As far as ointments the best thing I've found for irritation and protecting chafed skin is diaperene. Get the old formula which is really white and sticky. Use a paper towel or something to spread it on and don't get it anywhere else.


----------



## KGB7 (Apr 23, 2015)

You might like this product. Im ordering it next week just for the sake of better lumber support that i dont get from my seat.

http://www.amazon.com/dp/B00D5J7SSK/?tag=ubne0c-20


----------



## Sacto Burbs (Dec 28, 2014)

Sydney Uber said:


> Search Amazon for "Beaded Driver Seat" most cabbies here have them and swear by them.
> 
> View attachment 11332
> 
> ...


Er..um..most of the problem was where my personal spare tire met my ... Er...um... and where the seatbelt leaned on my hip.


----------



## cityjohn (Aug 4, 2015)

Sacto Burbs said:


> I even had to get out of the car twice to reveal my excellent taste in golfing-style ugly plaid nightwear to some passengers with luggage.
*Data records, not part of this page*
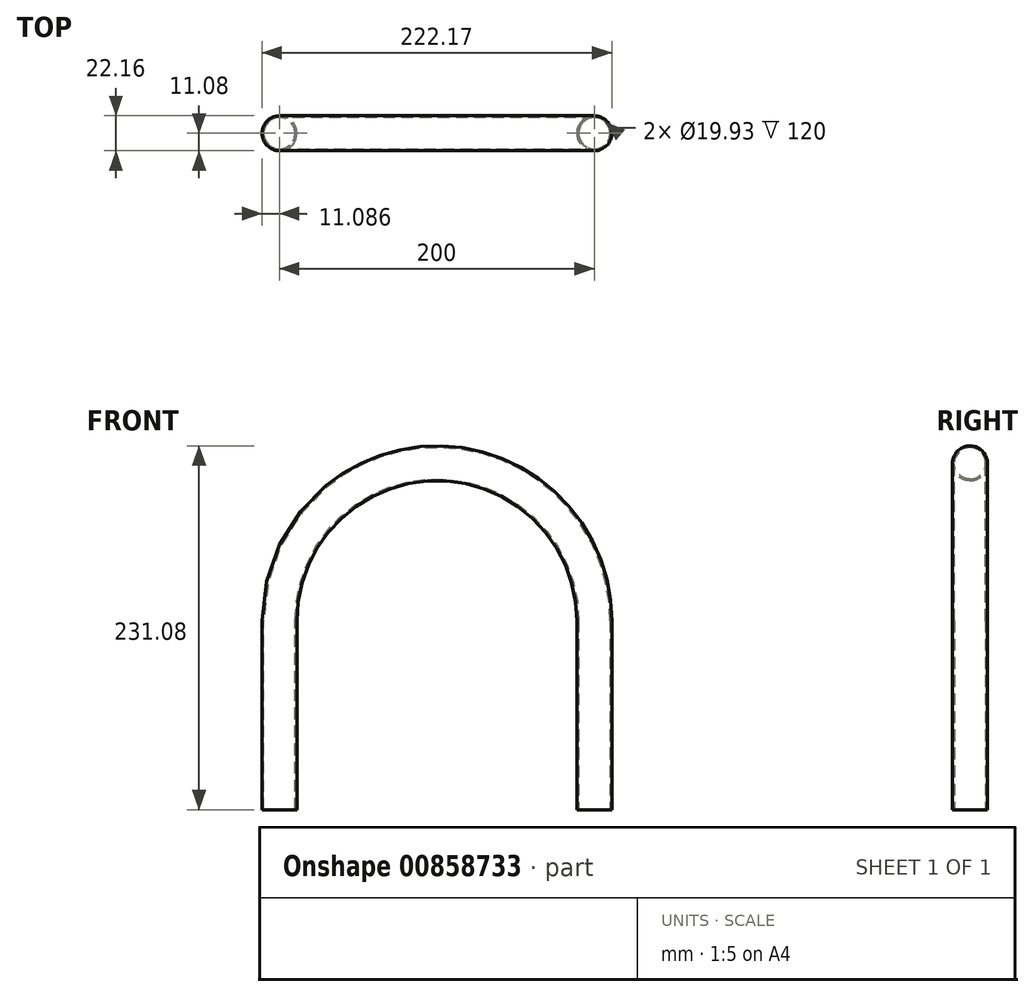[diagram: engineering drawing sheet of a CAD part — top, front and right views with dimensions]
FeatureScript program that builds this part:
annotation { "Feature Type Name" : "Feature", "Feature Type Description" : "" }
export const myFeature = defineFeature(function(context is Context, id is Id, definition is map)
    precondition{}
    {
        {
            var Q0;
            Q0=qCreatedBy(makeId("Front.planeOp"),FACE);
            var sketch = newSketch(context, id + "F0", { "sketchPlane" : qUnion([Q0])});
            skLineSegment(sketch, "E0", {"start": v(-89.92, 0) * mm, "end": v(-89.92, 120) * mm});
            skLineSegment(sketch, "E1", {"start": v(110.08, 0) * mm, "end": v(110.08, 120) * mm});
            skArc(sketch, "E2", {"start": v(110.08, 120) * mm, "mid": v(10.08, 220) * mm, "end": v(-89.92, 120) * mm});
            skSolve(sketch);
        }
        {
            var Q0;
            Q0=qCreatedBy(makeId("Top.planeOp"),FACE);
            var sketch = newSketch(context, id + "F1", { "sketchPlane" : qUnion([Q0])});
            skCircle(sketch, "E3", {"center": v(-89.92, 0) * mm, "radius": 11.08 * mm});
            skCircle(sketch, "E4", {"center": v(-89.92, 0) * mm, "radius": 9.96 * mm});
            skSolve(sketch);
        }
        {
            var Q0;
            Q0=makeQuery(id+"F1.imprint","IMPRINT",FACE,{"disambiguationData":[TD([[makeQuery(id+"F1.imprint","IMPRINT",EDGE,{"derivedFrom":sQuery(id+"F1.wireOp",EDGE,"E3")}),1.0]])]});
            var Q1;
            Q1 = qConstructionFilter(qBodyType(qCreatedBy(id + "F0" ,EDGE), BodyType.WIRE), ConstructionObject.NO);
            sweep(context, id + "F2", {"profiles" : qUnion([Q0]), "path" : qUnion([Q1])});
        }
    });
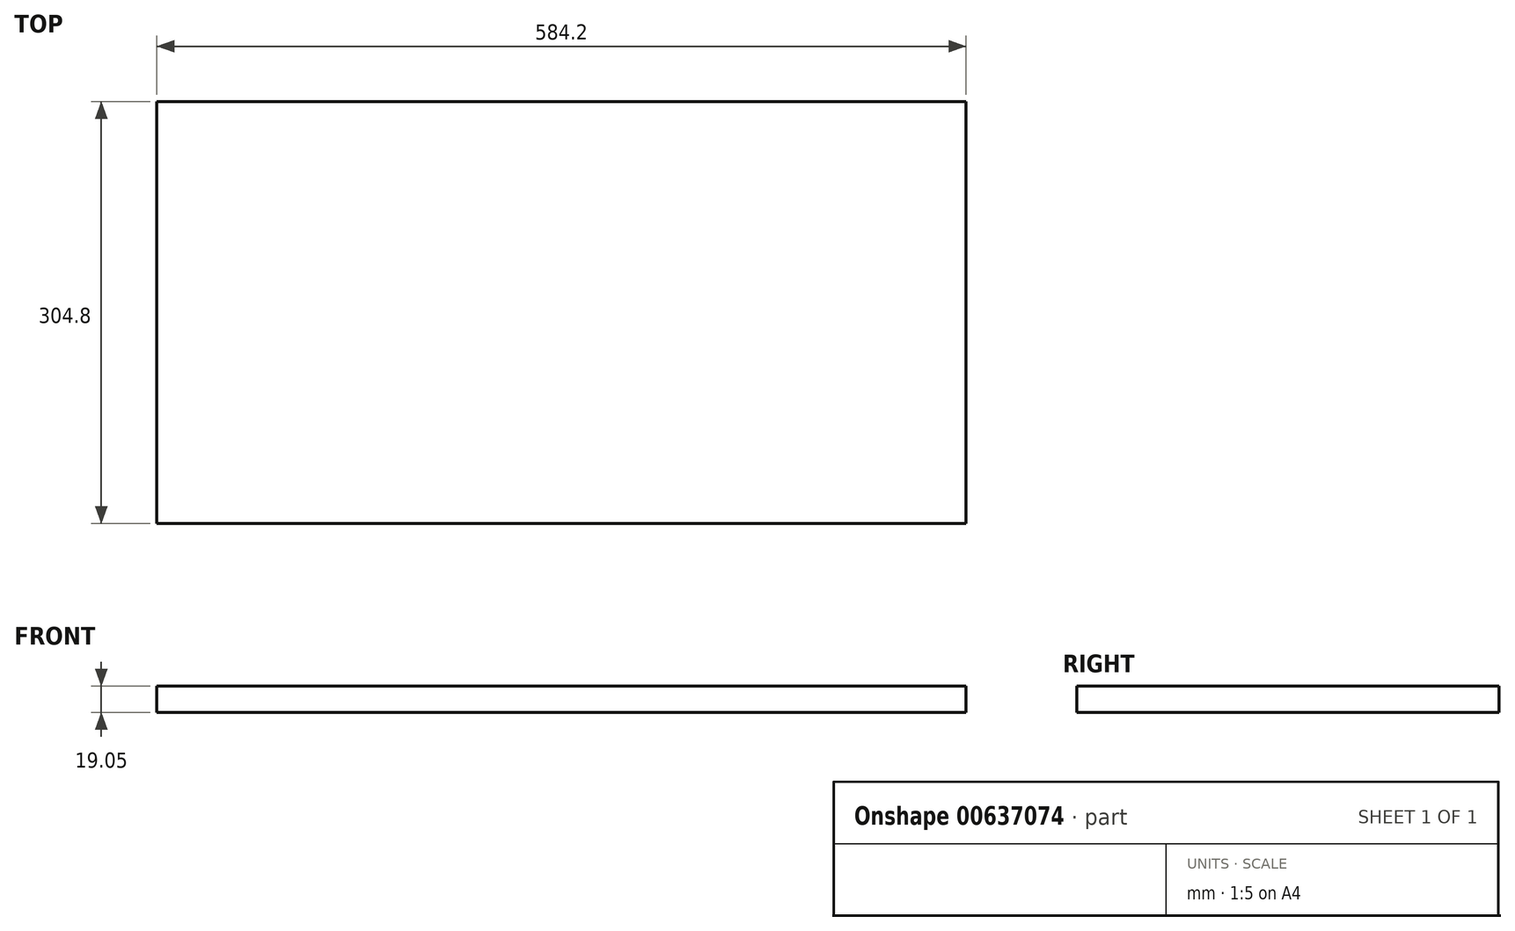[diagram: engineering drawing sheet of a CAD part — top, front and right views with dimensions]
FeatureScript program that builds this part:
annotation { "Feature Type Name" : "Feature", "Feature Type Description" : "" }
export const myFeature = defineFeature(function(context is Context, id is Id, definition is map)
    precondition{}
    {
        {
            var Q0;
            Q0=qCreatedBy(makeId("Top.planeOp"),FACE);
            var sketch = newSketch(context, id + "F0", { "sketchPlane" : qUnion([Q0])});
            skLineSegment(sketch, "E0.bottom", {"start": v(-339.63, 167.91) * mm, "end": v(244.57, 167.91) * mm});
            skLineSegment(sketch, "E0.top", {"start": v(-339.63, -136.89) * mm, "end": v(244.57, -136.89) * mm});
            skLineSegment(sketch, "E0.left", {"start": v(-339.63, 167.91) * mm, "end": v(-339.63, -136.89) * mm});
            skLineSegment(sketch, "E0.right", {"start": v(244.57, 167.91) * mm, "end": v(244.57, -136.89) * mm});
            skSolve(sketch);
        }
        {
            var Q0;
            Q0=makeQuery(id+"F0.imprint","IMPRINT",FACE,{"disambiguationData":[TD([[makeQuery(id+"F0.imprint","IMPRINT",EDGE,{"derivedFrom":sQuery(id+"F0.wireOp",EDGE,"E0.bottom")}),-1.0]])]});
            extrude(context, id + "F1", {"entities" : qUnion([Q0]), "depth" : 19.05 * mm, "offsetDistance" : 25.4 * mm});
        }
    });
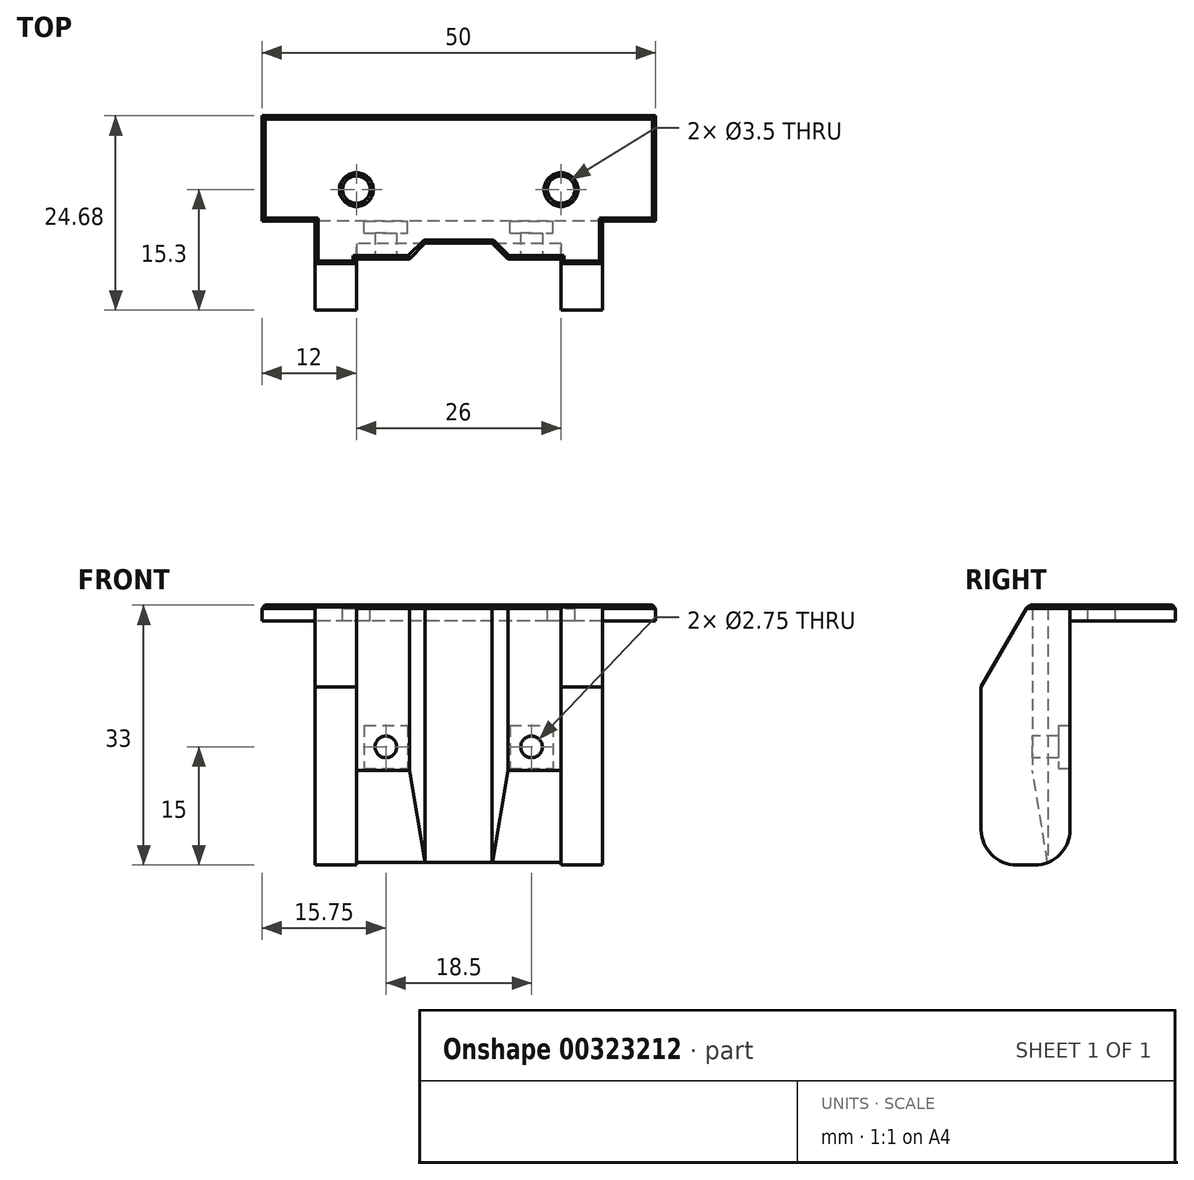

As long as everything matches you're good. Be coordinated!


----------



## Sacto Burbs (Dec 28, 2014)

UberJammies. Dog wandered into the photo shoot, and lay down.


----------



## Uber-Doober (Dec 16, 2014)

Sacto Burbs said:


> UberJammies. Dog wandered into the photo shoot, and lay down.
> 
> View attachment 11383


^^^
Awwwwww!


----------



## Uber-Doober (Dec 16, 2014)

Sydney Uber said:


> Search Amazon for "Beaded Driver Seat" most cabbies here have them and swear by them.
> 
> View attachment 11332
> 
> ...


^^^
Yeah, but you sit on that thing for a couple of hours and you start speaking with an Indian accent.


----------